• YOUR TASKS
a - In the article on radiologists, why did Peter Miller say he and his colleagues weren't surprised by the study's results? Answer in one to three sentences.
b - Rewrite the paragraph in the article on radiologists that begins "The researchers surveyed 307 patients" as a short bulleted list that keeps its main facts.
c - According to the article on radiologists, what position does Richard B. Gunderman hold at Indiana University School of Medicine?

• TEXT SHOWN
========================
Patient perceptions of the profession coupled with a new era in health care indicate its time for radiologists to take a more active role in patient care.

By Michael Bassett

Late last year, around the time of the Radiological Society of North America’s annual meeting in Chicago, a research study out of the University of Indiana School of Medicine received a particularly large amount of media attention.

 It seems that most patients know nothing about what a radiologist is or what they do.

The researchers surveyed 307 patients (half of whom had a college education) undergoing outpatient CT at the university hospital; 64% had little or no idea what radiologists do, despite the fact that 83% of them responded that it was important or very important to know who interprets their imaging examinations.

Sadly, the results of the study were not unexpected. “We weren’t too surprised by the results,” said Peter Miller, MD, a radiology resident at the school of medicine who led the study. “Similar studies had shown similar results. But I’m interested in having more interaction with patients and providing them with more direct care, so I wanted to do a study in our institution in the hope it can help us find ways to improve patient care.

“I do know that if I was a patient, I’d want to know who was taking care of me,” he added.

So why do patients—who apparently believe it’s important to know about radiologists—know so little about them?

Mary Mahoney, MD, compared radiologists to the “lonely repairman” in the old Maytag commercials. “We’re sitting down there in our [reading] rooms, all lonely and by ourselves,” she said. “PACS has just completely disconnected us.”

Patients see their family physicians in their offices and, if hospitalized, interact with physicians in that environment, says Richard B. Gunderman, MD, PhD, professor and vice chair of radiology at Indiana University School of Medicine, and senior author of the study. “But many patients are simply not going to see radiologists at work interpreting their studies.”
========================
• DATASET ENTRIES
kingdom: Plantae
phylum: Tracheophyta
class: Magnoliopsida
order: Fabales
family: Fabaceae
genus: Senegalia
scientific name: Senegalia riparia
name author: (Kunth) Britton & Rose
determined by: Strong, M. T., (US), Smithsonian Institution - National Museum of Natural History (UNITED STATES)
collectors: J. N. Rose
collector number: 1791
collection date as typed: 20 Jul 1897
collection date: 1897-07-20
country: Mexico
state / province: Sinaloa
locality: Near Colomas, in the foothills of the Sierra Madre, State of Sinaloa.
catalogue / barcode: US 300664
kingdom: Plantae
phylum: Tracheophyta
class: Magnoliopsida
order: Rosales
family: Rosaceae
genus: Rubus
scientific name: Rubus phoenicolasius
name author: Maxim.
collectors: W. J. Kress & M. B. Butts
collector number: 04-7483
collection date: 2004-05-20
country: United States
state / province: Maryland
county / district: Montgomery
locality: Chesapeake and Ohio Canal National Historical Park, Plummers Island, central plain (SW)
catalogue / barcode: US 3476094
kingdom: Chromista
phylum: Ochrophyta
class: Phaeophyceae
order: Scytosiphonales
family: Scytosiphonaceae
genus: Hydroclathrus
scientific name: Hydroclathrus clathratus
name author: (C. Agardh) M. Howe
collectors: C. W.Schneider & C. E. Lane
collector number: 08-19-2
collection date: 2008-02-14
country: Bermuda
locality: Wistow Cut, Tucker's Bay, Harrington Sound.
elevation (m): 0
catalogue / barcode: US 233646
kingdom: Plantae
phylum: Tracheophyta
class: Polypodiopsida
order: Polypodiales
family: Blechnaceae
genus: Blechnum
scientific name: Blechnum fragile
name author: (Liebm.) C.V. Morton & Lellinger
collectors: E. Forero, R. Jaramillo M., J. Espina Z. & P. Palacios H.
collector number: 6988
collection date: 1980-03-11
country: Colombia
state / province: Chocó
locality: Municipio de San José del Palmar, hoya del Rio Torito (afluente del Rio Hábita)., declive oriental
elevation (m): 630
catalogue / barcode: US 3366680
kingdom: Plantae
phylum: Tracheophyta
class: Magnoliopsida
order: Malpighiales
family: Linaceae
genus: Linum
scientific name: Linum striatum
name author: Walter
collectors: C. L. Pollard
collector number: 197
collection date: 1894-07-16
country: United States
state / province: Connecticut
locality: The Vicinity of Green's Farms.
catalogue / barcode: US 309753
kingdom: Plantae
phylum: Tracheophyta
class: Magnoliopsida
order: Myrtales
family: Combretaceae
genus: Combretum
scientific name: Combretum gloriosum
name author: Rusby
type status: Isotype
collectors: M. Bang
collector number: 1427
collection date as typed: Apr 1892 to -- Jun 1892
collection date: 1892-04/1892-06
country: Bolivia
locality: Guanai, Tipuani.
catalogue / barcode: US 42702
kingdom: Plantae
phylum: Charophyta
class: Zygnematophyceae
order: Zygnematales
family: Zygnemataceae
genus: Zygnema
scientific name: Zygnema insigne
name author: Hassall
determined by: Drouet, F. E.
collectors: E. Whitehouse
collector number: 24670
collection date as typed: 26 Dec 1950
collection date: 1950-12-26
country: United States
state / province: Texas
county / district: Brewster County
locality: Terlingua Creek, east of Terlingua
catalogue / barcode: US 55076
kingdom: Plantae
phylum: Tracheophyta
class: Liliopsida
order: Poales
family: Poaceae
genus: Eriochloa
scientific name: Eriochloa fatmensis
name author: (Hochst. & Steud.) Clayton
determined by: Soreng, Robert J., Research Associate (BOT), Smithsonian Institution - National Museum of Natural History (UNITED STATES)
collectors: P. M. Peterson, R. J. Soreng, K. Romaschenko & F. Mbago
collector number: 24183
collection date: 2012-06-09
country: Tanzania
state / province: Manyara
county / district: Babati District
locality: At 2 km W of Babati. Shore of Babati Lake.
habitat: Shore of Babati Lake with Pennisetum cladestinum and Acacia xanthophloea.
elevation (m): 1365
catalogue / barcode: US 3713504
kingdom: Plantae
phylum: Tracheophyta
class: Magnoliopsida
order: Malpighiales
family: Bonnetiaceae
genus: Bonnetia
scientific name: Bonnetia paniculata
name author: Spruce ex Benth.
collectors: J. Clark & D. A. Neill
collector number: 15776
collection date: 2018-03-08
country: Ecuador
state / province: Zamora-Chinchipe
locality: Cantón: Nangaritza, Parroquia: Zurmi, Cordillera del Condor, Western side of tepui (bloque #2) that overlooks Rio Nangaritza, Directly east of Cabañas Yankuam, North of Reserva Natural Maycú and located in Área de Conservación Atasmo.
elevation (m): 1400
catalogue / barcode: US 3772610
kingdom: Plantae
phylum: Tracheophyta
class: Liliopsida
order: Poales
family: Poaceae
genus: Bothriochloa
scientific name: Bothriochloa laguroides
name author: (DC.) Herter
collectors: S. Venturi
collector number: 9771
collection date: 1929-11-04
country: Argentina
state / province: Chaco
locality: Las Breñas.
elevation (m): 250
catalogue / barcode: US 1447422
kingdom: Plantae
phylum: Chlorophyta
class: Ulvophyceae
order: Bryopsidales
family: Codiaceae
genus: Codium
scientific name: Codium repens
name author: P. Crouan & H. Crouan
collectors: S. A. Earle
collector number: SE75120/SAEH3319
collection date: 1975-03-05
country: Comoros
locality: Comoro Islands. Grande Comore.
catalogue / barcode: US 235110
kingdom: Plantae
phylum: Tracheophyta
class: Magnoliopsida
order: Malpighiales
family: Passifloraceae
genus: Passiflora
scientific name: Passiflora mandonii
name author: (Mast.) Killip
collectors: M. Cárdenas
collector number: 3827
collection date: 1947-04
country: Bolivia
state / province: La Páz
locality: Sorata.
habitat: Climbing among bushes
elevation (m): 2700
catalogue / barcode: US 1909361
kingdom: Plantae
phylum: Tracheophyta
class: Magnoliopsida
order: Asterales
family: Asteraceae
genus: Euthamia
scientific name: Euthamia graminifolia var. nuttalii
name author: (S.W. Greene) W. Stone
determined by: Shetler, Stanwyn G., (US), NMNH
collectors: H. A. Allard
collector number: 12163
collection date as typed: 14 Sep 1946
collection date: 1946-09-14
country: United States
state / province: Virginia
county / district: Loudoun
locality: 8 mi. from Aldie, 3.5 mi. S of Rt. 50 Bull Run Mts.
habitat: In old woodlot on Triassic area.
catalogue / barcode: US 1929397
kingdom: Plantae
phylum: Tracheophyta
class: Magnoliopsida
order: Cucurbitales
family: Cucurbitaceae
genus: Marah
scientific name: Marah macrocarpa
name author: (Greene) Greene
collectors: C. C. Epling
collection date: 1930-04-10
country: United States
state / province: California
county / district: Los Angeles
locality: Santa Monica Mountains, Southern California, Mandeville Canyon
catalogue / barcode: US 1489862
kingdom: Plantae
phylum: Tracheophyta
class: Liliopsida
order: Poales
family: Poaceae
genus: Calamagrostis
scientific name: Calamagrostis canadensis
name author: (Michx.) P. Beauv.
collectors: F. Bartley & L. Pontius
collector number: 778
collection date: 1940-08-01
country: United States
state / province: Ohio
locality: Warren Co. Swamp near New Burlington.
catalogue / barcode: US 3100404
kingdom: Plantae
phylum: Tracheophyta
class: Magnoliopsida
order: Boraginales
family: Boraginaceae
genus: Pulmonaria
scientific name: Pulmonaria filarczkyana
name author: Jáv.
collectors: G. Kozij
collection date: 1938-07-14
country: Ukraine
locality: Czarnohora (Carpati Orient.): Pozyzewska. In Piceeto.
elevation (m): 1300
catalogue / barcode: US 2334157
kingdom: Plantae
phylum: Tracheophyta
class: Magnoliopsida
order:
========================
• COMPLETED EXERCISE
a - Miller said they weren't surprised because similar studies had already shown similar results.

b -
- 307 patients undergoing outpatient CT at the university hospital were surveyed.
- Half of them had a college education.
- 64% had little or no idea what radiologists do.
- 83% said it was important or very important to know who interprets their imaging examinations.

c - He is professor and vice chair of radiology.